Making a Mint
Released on 11/19/2012
At Kencraft Candy, canes start their lives
as 60 pounds of corn syrup, 70 pounds of sugar,
and one and a half gallons of water,
simmering in a vacuum cooker.
Flavors like peppermint, cranberry, or hot chocolate
are quickly folded in by hand.
Next, the cooks throw the batch into the puller.
After several minutes of stretching and folding,
the syrupy glob turns white
and is the texture of a hot marshmallow.
Cooks arrange sticky strips of warm, colored candy
into striped patterns.
They shape the white candy into a log
and stick the stripes to its sides.
Then, the enormous block of candy is plopped
into the batch roller, and travels through a series
of sizing wheels that reduce it to edible dimensions.

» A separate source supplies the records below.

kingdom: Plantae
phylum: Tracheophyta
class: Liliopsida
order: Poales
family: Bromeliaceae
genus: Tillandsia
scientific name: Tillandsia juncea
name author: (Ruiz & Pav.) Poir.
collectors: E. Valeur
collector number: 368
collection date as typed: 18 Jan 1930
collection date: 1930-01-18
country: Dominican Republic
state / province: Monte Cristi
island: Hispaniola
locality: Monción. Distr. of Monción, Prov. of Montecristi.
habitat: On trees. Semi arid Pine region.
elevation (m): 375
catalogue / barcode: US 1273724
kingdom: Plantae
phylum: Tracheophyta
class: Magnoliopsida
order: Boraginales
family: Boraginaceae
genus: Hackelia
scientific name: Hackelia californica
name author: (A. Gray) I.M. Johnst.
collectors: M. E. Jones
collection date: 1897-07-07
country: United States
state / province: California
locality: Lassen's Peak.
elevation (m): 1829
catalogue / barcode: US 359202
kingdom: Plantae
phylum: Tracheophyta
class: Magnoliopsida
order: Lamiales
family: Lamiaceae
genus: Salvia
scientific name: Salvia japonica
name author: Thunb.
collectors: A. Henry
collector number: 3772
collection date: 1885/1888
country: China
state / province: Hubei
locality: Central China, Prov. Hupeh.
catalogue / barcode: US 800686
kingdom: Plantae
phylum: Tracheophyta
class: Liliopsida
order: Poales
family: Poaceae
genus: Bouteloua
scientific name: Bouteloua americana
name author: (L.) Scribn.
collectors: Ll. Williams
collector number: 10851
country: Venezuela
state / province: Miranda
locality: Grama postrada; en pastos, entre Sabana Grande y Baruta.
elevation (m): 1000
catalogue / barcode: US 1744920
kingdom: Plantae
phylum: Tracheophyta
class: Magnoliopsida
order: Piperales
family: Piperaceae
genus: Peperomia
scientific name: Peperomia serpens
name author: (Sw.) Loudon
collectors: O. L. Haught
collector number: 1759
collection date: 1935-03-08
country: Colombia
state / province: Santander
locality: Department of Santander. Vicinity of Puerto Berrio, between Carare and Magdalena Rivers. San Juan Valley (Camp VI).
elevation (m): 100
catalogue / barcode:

A trip through the twist belt twirls the stripes
around the white cane.
Left intact, the candy rope would stretch 1,500 feet,
but a cutting wheel chops into 11-inch sticks,
perfect for shrink-wrapping.
Kencraft bends all of its candy canes by hand,
using cane-shaped molds.
It takes about one hour to turn a 115-pound batch
into 1,600 candy canes.
Employees, like head-cook Tyson Blanco, taste a cane
from each batch, to make sure the flavor, color,
and texture meet Kencraft standards.
At the height of the pre-Christmas season,
the Kencraft factory turns out 16,000 candy canes per day.